Deterministic verification
Resistant to manipulation
Full audit trail

This insight shifted my research direction toward SignGuard.

Real Data Exposes Hidden Assumptions

Synthetic benchmarks (FEMNIST, Shakespeare) are useful for prototyping. But real financial transaction data revealed issues I never saw in simulations:

Extreme imbalance: 0.1% fraud rate means 1000:1 class imbalance
Temporal drift: Fraud patterns shift weekly, not just monthly
Geographic heterogeneity: Jakarta fraud ≠ Bali fraud ≠ Papua fraud
Missing data: Real transactions have gaps, errors, delays

Models trained on clean synthetic data broke on real data.

Research Methodology Lessons

1. Start with Reference Implementations

Don’t build from scratch. Clone Flower, FedML, or PySyft. Modify them. Building infrastructure from scratch wastes time you could spend on research questions.

2. Establish Baselines First

Before testing defenses, measure attack success rates on undefended systems. Without baselines, you can’t quantify improvement.

3. Document Decisions Immediately

Around mid-way through the research, I couldn’t remember why I chose certain parameters in earlier implementations. I started keeping decision logs: why FedAvg over FedProx, why Krum failed in this specific test, etc.

These logs became more valuable than the code itself.

4. Test Against Adaptive Adversaries

Static attack tests are insufficient. Implement attacks that know your defense and try to bypass it. This is where most algorithmic defenses fail.
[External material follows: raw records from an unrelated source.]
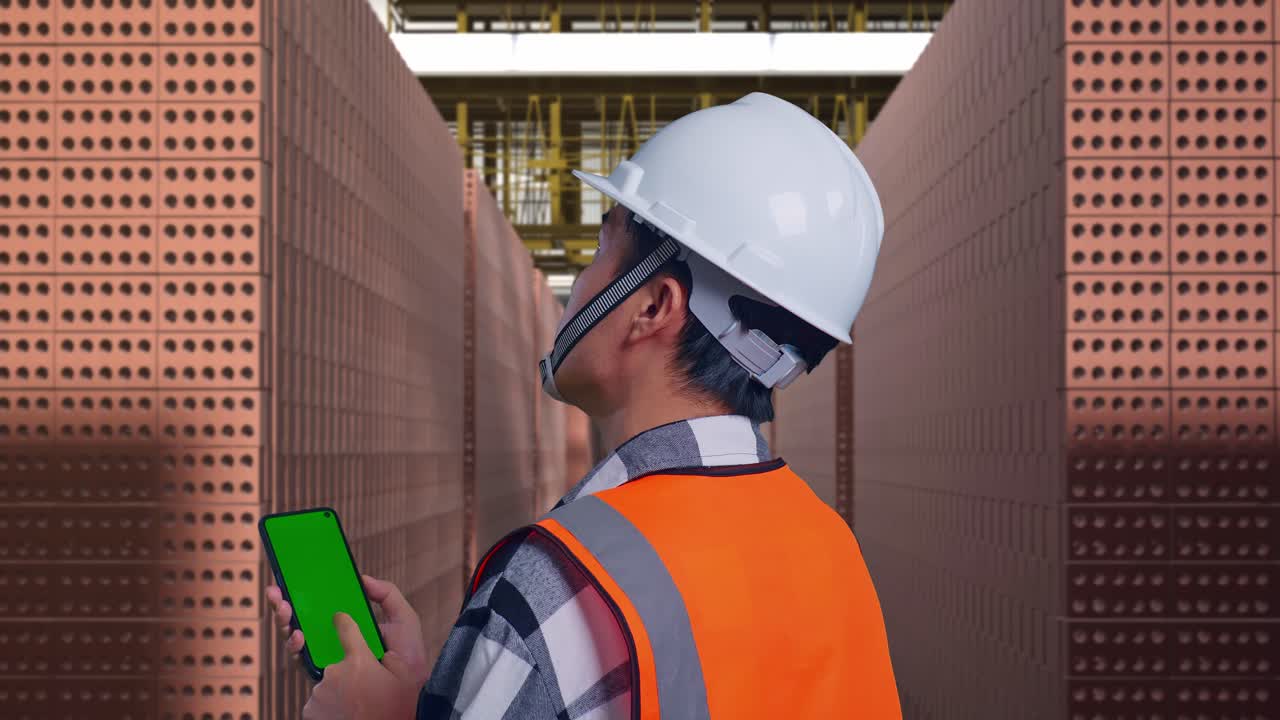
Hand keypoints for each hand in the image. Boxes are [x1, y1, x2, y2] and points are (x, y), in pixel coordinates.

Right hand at [265, 575, 430, 686]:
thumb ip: (387, 595)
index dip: (310, 593)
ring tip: (283, 608)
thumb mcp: (404, 621)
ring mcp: (326, 658)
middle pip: (305, 620)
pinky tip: (299, 635)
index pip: (326, 606)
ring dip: (285, 620)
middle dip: (287, 604)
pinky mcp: (322, 676)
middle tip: (277, 592)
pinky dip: (295, 646)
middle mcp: (335, 641)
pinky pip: (301, 660)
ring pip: (297, 637)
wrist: (408, 694)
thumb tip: (363, 578)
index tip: (296, 579)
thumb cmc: (409, 659)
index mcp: (352, 625)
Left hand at [302, 611, 420, 719]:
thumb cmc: (392, 712)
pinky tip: (343, 715)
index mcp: (359, 660)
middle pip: (338, 663)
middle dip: (347, 674)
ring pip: (328, 684)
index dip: (344, 621)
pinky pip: (319, 702)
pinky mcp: (310, 710)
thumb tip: (385, 653)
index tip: (339, 618)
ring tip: (354, 707)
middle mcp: (335, 672)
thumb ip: (394, 661)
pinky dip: (328, 708)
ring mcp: (320, 692)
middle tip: (362, 691)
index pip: (346, 628)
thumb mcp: (403, 682)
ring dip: (337, 692)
5. Run Real Benchmarks from Day One

I initially relied on theoretical projections for attack success rates. When I finally implemented empirical benchmarks, the results differed significantly from expectations. Real benchmarks expose hidden assumptions that theoretical analysis misses.

Career Impact

This portfolio transformed my technical trajectory:

Before: Fraud detection practitioner using ML as a tool After: ML security researcher contributing to the field

Concrete outcomes:

Conference presentations on FL security
Collaborations with academic researchers
SignGuard as a core applied contribution with measurable results
Deeper understanding of my fraud detection work through the security lens

What I’d Do Differently

Run real benchmarks from day one: I initially relied on theoretical projections. When I finally implemented empirical benchmarks, results differed significantly from expectations. Real benchmarks expose hidden assumptions that theoretical analysis misses.

Start with defense work earlier: I should have started with SignGuard earlier and built the attack implementations as motivation for it. Working backwards from the defense to understand what attacks it needs to stop would have been more efficient.
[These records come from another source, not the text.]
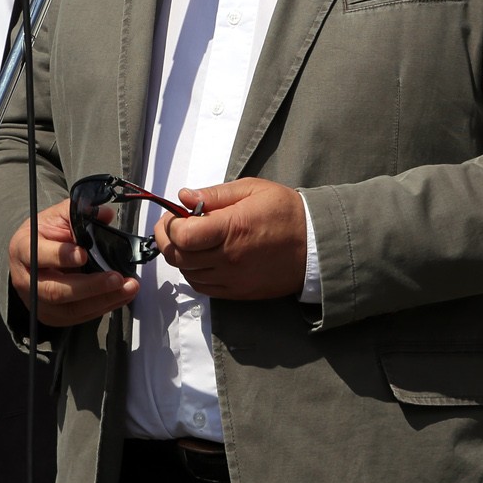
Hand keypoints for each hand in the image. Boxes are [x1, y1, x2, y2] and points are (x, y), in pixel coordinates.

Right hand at [8, 197, 139, 325]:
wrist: (29, 259)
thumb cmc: (44, 236)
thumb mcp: (56, 217)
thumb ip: (79, 213)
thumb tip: (106, 214)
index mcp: (23, 249)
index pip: (38, 255)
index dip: (60, 256)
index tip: (83, 254)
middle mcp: (26, 280)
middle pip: (56, 290)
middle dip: (90, 286)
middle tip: (117, 278)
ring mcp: (38, 302)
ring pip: (70, 308)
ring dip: (104, 300)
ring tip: (129, 287)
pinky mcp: (52, 316)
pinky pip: (79, 316)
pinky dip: (104, 306)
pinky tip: (121, 295)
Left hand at [154, 177, 306, 300]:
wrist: (315, 245)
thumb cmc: (286, 213)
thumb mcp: (252, 189)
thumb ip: (215, 194)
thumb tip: (184, 196)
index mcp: (232, 228)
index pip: (183, 235)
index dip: (171, 225)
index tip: (174, 215)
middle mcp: (229, 258)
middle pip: (179, 257)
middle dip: (167, 240)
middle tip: (170, 227)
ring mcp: (233, 279)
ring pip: (188, 274)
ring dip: (180, 258)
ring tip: (188, 242)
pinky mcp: (238, 293)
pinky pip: (204, 288)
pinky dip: (195, 274)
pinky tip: (200, 260)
Focus over breadth: A focused deep dive on fewer, deeper implementations would have been more impactful than covering many techniques. Quality over quantity.
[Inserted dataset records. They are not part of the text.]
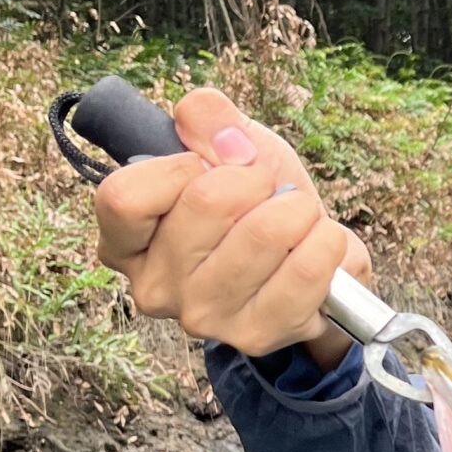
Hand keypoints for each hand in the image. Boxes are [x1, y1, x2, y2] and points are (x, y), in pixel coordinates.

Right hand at [91, 85, 370, 364]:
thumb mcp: (226, 143)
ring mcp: (203, 317)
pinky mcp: (256, 335)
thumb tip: (224, 134)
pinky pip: (307, 267)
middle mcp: (153, 288)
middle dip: (257, 178)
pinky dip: (326, 242)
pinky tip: (318, 246)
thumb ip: (207, 116)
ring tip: (296, 220)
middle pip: (207, 201)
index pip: (124, 197)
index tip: (212, 166)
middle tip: (267, 192)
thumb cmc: (256, 202)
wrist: (308, 260)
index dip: (183, 165)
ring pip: (264, 232)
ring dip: (298, 209)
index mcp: (125, 241)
Open-source from the start: I kept code private initially. Sharing earlier would have attracted collaborators and accelerated feedback cycles.

Resources for Similar Research

Foundational Papers:

McMahan et al. “Communication-Efficient Learning of Deep Networks from Decentralized Data” (2017) - FedAvg
Blanchard et al. “Machine Learning with Adversaries: Byzantine Tolerant Gradient Descent” (2017) - Krum
Bonawitz et al. “Practical Secure Aggregation for Privacy-Preserving Machine Learning” (2017)

Frameworks:

Flower - Best documentation, active community
FedML - More research-oriented
PySyft - Privacy-focused

Communities:

Flower Discord - Practical implementation help
Federated Learning Slack - Academic discussions
r/MachineLearning - Broader ML community

Conclusion

Building this research portfolio was the most valuable technical investment I’ve made. It transformed abstract security concepts into concrete implementations—and gave me a toolkit I use daily in fraud detection work.

The key insight: research portfolios aren’t about quantity. They’re about depth, coherence, and contribution.

If you’re considering similar deep-dive research: start with clear questions, build on existing frameworks, and document everything. The portfolio will emerge naturally from genuine curiosity.

This post summarizes insights from my FL Security Ecosystem. The code is open-source with 165,000+ lines across 31 implementations, all documented with decision logs and validated through a STRIDE security audit.